While research is ongoing, the bottom line with BPA is better safe than sorry. Since the 1930s, scientists have known that BPA acts as a synthetic estrogen, categorizing it as an endocrine disruptor. The FDA, which previously approved the use of BPA as safe at low levels, has more recently expressed “some concern” over the potential effects of BPA on the brain, behavior, and prostate gland in fetuses, infants, and young children. They also expressed some “minimal concern” for effects on the mammary gland and an earlier age for puberty for females in fetuses, infants, and children at current human exposures to bisphenol-A. Additional studies suggest links between BPA and heart disease, diabetes, obesity, behavioral problems, reproductive disorders, various cancers, liver abnormalities and growth defects in infants and children; studies on animals have shown that exposure to BPA creates permanent damage which spans generations.

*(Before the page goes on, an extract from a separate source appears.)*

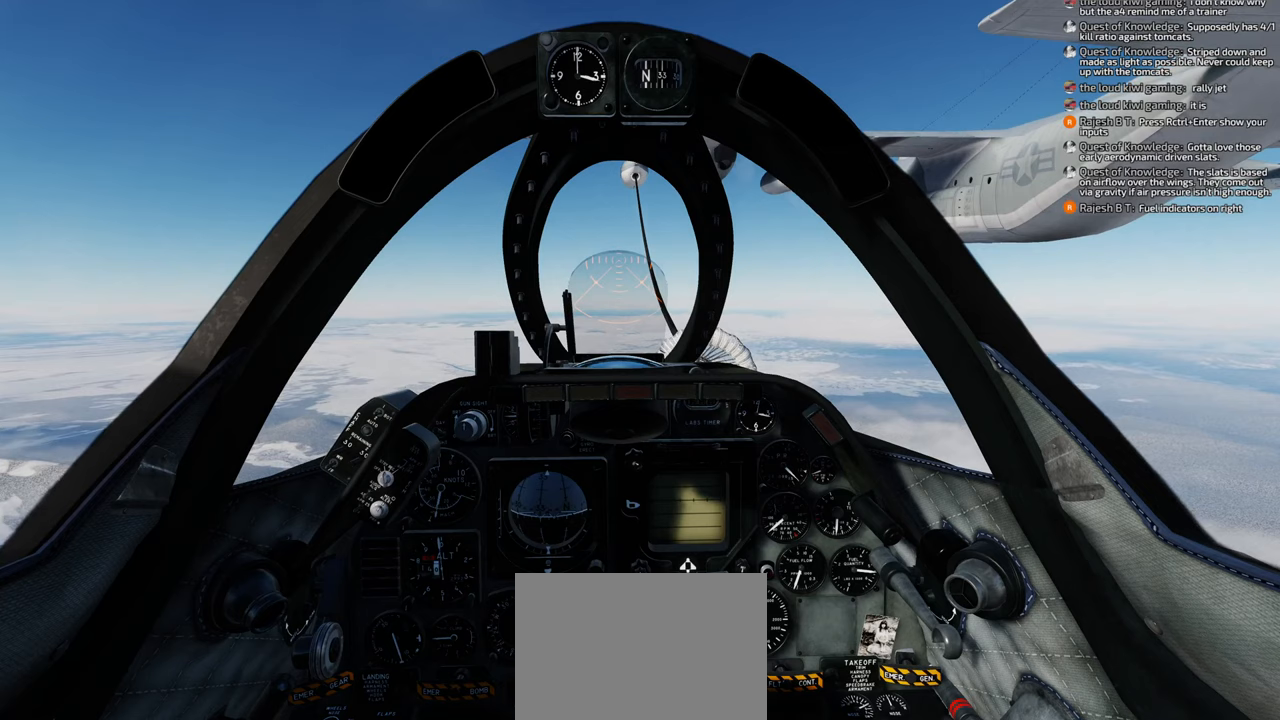
{"buttons": ["R1"], "left_stick": "center", "right_stick": "center", "events": []}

With concerns like this being raised, many companies (including Wild Oats!) are making their packaging BPA-free. While labeling for BPA-free is still scarce, you can use the below tips and tricks to avoid it:

  • Check plastic bottles for the number 7 (most plastic products have an embossed number that indicates type; 7 indicates the presence of BPA)Choose fresh foods or glass containers over canned foods if you cannot determine whether they are BPA-free (and avoid highly acidic canned products such as tomato paste!)
  • Avoid paper receipts where possible, and wash your hands often. New reports suggest that receipts, and some recycled papers contain BPA, which is absorbed through the skin
  • Push your local representatives for labeling- in April 2013, California passed Prop 65 which imposes restrictions on the use of BPA. While it is not a complete ban, it does make it easier for consumers to make informed choices. To learn more about legislation in your state:

If you are concerned about BPA that may be in your system (and testing indicates that 90% of the population does), don’t despair: A 2011 study showed that changing dietary habits can significantly reduce the amount of BPA in the body in as few as three days, if one switches to an entirely “fresh food diet.” Eliminating canned foods, switching to glass containers (and avoiding contact with the metal lids, which have been found to contain BPA) are all ways to minimize contact.

Want to do more? Bottom line, there is much work to be done on vetting the safety and toxicity of chemicals introduced to the food supply. Consumer advocacy and pushback are the number one way to influence these policies, so staying up to date on the latest information, purchasing only products that do not contain these chemicals, and involvement at the local and state levels of government are the most effective forms of advocacy.